» COMPITO
Conti le righe dei record riportati di seguito in cui compare la parola "талаасаа" e indichi soltanto il numero.

» RECORD DISPONIBILI
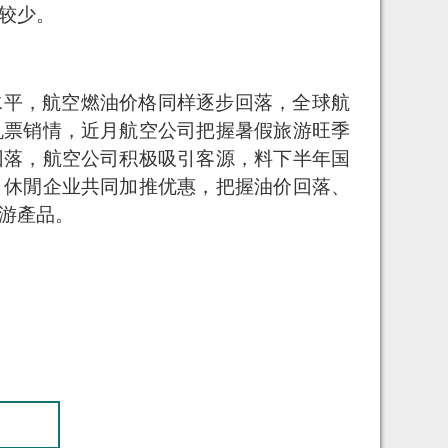
较少。
水平，航空燃油价格同样逐步回落，全球航
机票销情，近月航空公司把握暑假旅游旺季
回落，航空公司积极吸引客源，料下半年国
、休閒企业共同加推优惠，把握油价回落、
游產品。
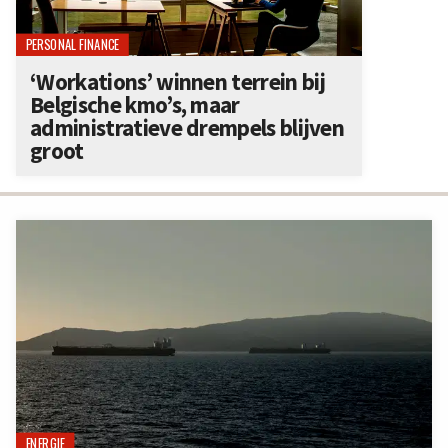
PERSONAL FINANCE
‘Workations’ winnen terrein bij
Belgische kmo’s, maar
administratieve drempels blijven
groot
ENERGIE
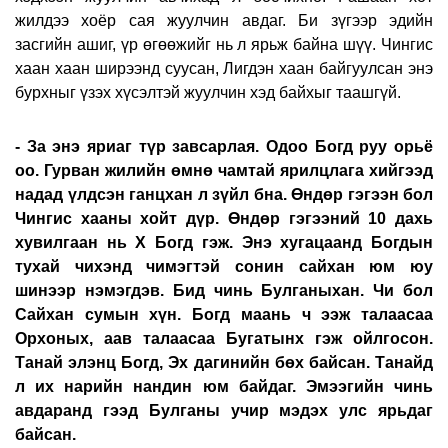
жилдээ хоёр сая жуулчин авдаг. Би зүгээр эдийн
засгийн ашиг, үр өгөөжийг нь л ярьж байна шүү. Чингис
хаан хаан ширээнд суусан, Лигдэн хаан байгуулсан энэ
бурхныг үзэх хүсэлтэй жуулчин хэд байхыг таашгүй.
- За энэ яриаг түр завсарлая. Одоо Богд руу орьё
оо. Гурван жилийн өмнө чамтай ярилцлага хийгээд
надад үлдсэн ганцхан л зүйл бна. Өндөр гэгээн бол
Чингис хааны хойт дүр. Өндөр гэгээний 10 дахь
хувилгаан нь Х Богд гэж. Энэ хугацаанд Богдын
тухай чихэнд чимэгтэй сонин сайхан юм юу
шинээр нэмэгдэв. Бид чинь Булганыхан. Чи бол
Сайхан сумын хүн. Богд маань ч ээж талаасаа
Орхоных, аав талаасаа Бугатынх гэж ойлгосон.
Танай элэнц Богд, Эх дагинийн бөх байсан. Танайд
л их нарийн нандин юм байдаг. Эмээгийн чинь
авдаранд гээд Булганы учир мэдэх улс ярьдаг
байсан.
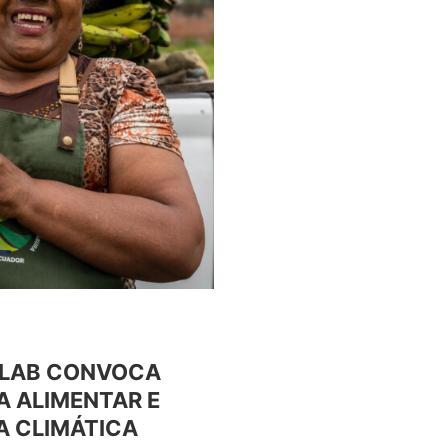
ALAB CONVOCA
A ALIMENTAR E
A CLIMÁTICA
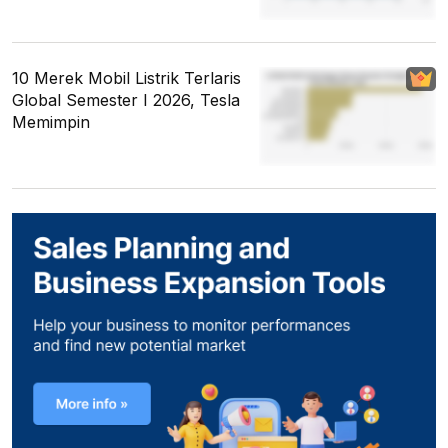
10 Merek Mobil Listrik Terlaris
Global Semester I 2026, Tesla
Memimpin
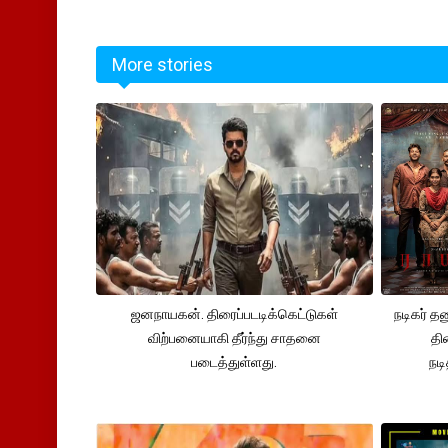
More stories
ஜனநாயகன். திரைப்படடிக்கெட்டுகள்
நடிகர் த
விற்பனையாகி தீர்ந்து சாதனை
தி
படைத்துள்ளது.
நட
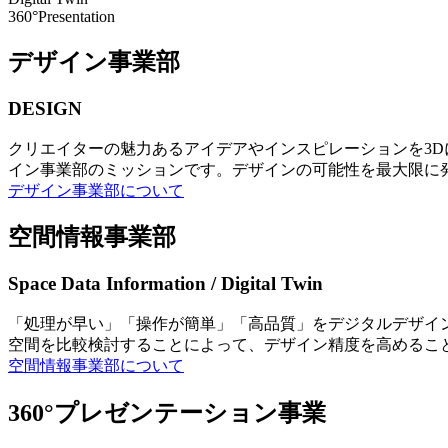
360°Presentation
デザイン事業部
DESIGN
クリエイターの魅力あるアイデアやインスピレーションを3
イン事業部のミッションです。デザインの可能性を最大限に
デザイン事業部について
空間情報事業部
Space Data Information / Digital Twin
「処理が早い」「操作が簡単」「高品質」をデジタルデザイ
空間を比較検討することによって、デザイン精度を高めるこ
空間情報事業部について
360°プレゼンテーション事業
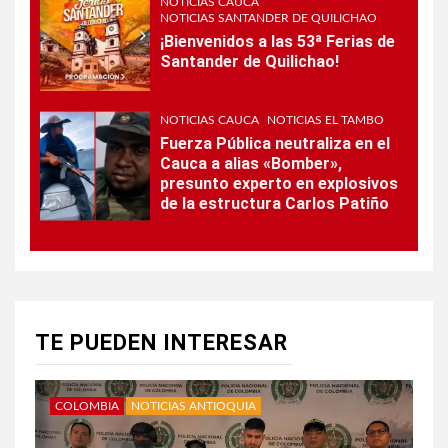
NOTICIAS CAUCA
NOTICIAS SANTANDER DE QUILICHAO
¡Bienvenidos a las 53ª Ferias de
Santander de Quilichao!
NOTICIAS CAUCA
NOTICIAS EL TAMBO
Fuerza Pública neutraliza en el
Cauca a alias «Bomber»,
presunto experto en explosivos
de la estructura Carlos Patiño
TE PUEDEN INTERESAR
COLOMBIA
NOTICIAS ANTIOQUIA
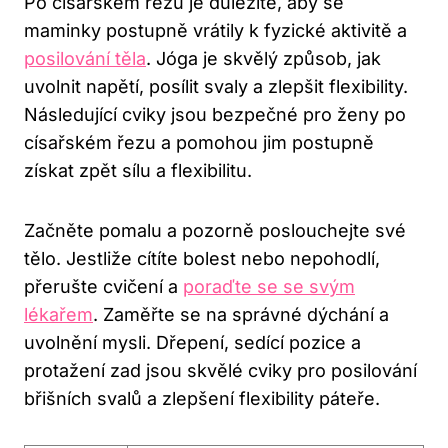
Po císařském řezu je důležité, aby se
maminky postupně vrátily k fyzické aktivitě a
posilování těla
. Jóga je skvělý způsob, jak
uvolnit napětí, posílit svaly a zlepšit flexibility.
Následující cviky jsou bezpečné pro ženy po
císařském řezu a pomohou jim postupně
získat zpět sílu a flexibilitu.
Začněte pomalu a pozorně poslouchejte své
tělo. Jestliže cítíte bolest nebo nepohodlí,
přerušte cvičení a
poraďte se se svým
lékařem
. Zaměřte se na správné dýchání a
uvolnění mysli. Dřepení, sedící pozice a
protažení zad jsou skvělé cviky pro posilování
břišních svalů a zlepšení flexibility páteře.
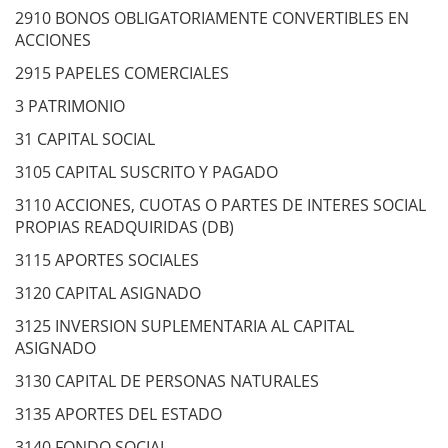
2910 BONOS OBLIGATORIAMENTE CONVERTIBLES EN
ACCIONES
2915 PAPELES COMERCIALES
3 PATRIMONIO
31 CAPITAL SOCIAL
3105 CAPITAL SUSCRITO Y PAGADO
3110 ACCIONES, CUOTAS O PARTES DE INTERES SOCIAL
PROPIAS READQUIRIDAS (DB)
3115 APORTES SOCIALES
3120 CAPITAL ASIGNADO
3125 INVERSION SUPLEMENTARIA AL CAPITAL
ASIGNADO
3130 CAPITAL DE PERSONAS NATURALES
3135 APORTES DEL ESTADO
3140 FONDO SOCIAL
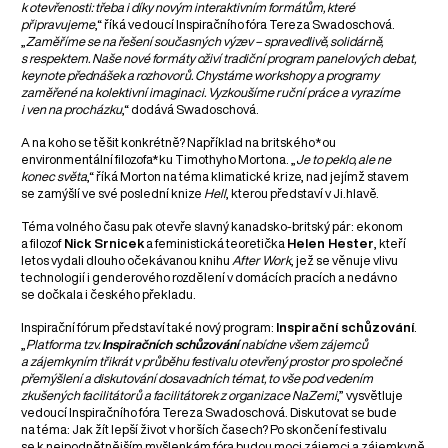
k otevřenosti: třeba i díky novým interaktivním formátům, které
připravujeme
,“ říká vedoucí Inspiračního fóra Tereza Swadoschová.
„
Zaměříme se na řešení současných výzev – spravedlivě, solidárně,
s respektem. Naše nové formáty oživí tradiční program panelových debat,
keynote přednášek a rozhovorů. Chystáme workshopy a programy
zaměřené na kolektivní imaginaci. Vyzkoušíme ruční práce a vyrazíme
i ven na procházku
,“ dodává Swadoschová.
A na koho se těšit konkrétně? Například na britského*ou
environmentální filozofa*ku Timothyho Mortona. „
Je to peklo, ale ne
konec světa
,“ říká Morton na téma klimatické krize, nad jejímž stavem
se zamýšlí ve své poslední knize
Hell
, kterou představí v Ji.hlavě.
Téma volného času pak otevře slavný kanadsko-britský pár: ekonom
a filozof
Nick Srnicek
a feministická teoretička
Helen Hester
, kteří
letos vydali dlouho očekávanou knihu
After Work
, jež se věnuje vlivu
technologií i genderového rozdělení v domácích pracích a nedávno
se dočkala i českého překladu.
Inspirační fórum představí také nový program:
Inspirační schůzování
.
„
Platforma tzv.
Inspiračních schůzování
nabídne všem zájemců
a zájemkyním třikrát v průběhu festivalu otevřený prostor pro společné
přemýšlení a diskutování dosavadních témat, to vše pod vedením
zkušených facilitátorů a facilitátorek z organizace NaZemi
,” vysvětluje
vedoucí Inspiračního fóra Tereza Swadoschová. Diskutovat se bude
na téma: Jak žít lepší život v horších časech? Po skončení festivalu
se k nejpodnětnějším myšlenkám fóra budou moci zájemci a zájemkyně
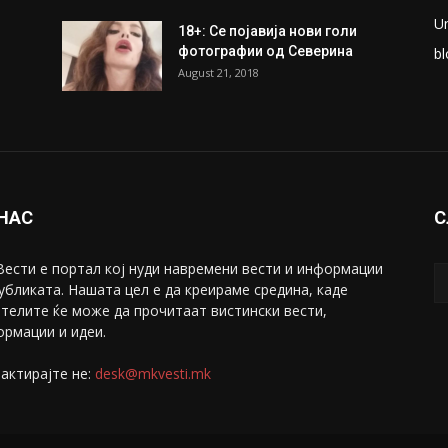
U
18+: Се појавија нови голи
фотографии од Северина
bl
August 21, 2018
 НАС
С
ести е портал коj нуди навремени вести и информации
убликата. Нашата цел е да креираме средина, каде
телите ќе може да прочитаат вистински вести,
рмации и идеи.
актирајте не:
desk@mkvesti.mk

» RISULTATO DELL'ESERCIZIO
2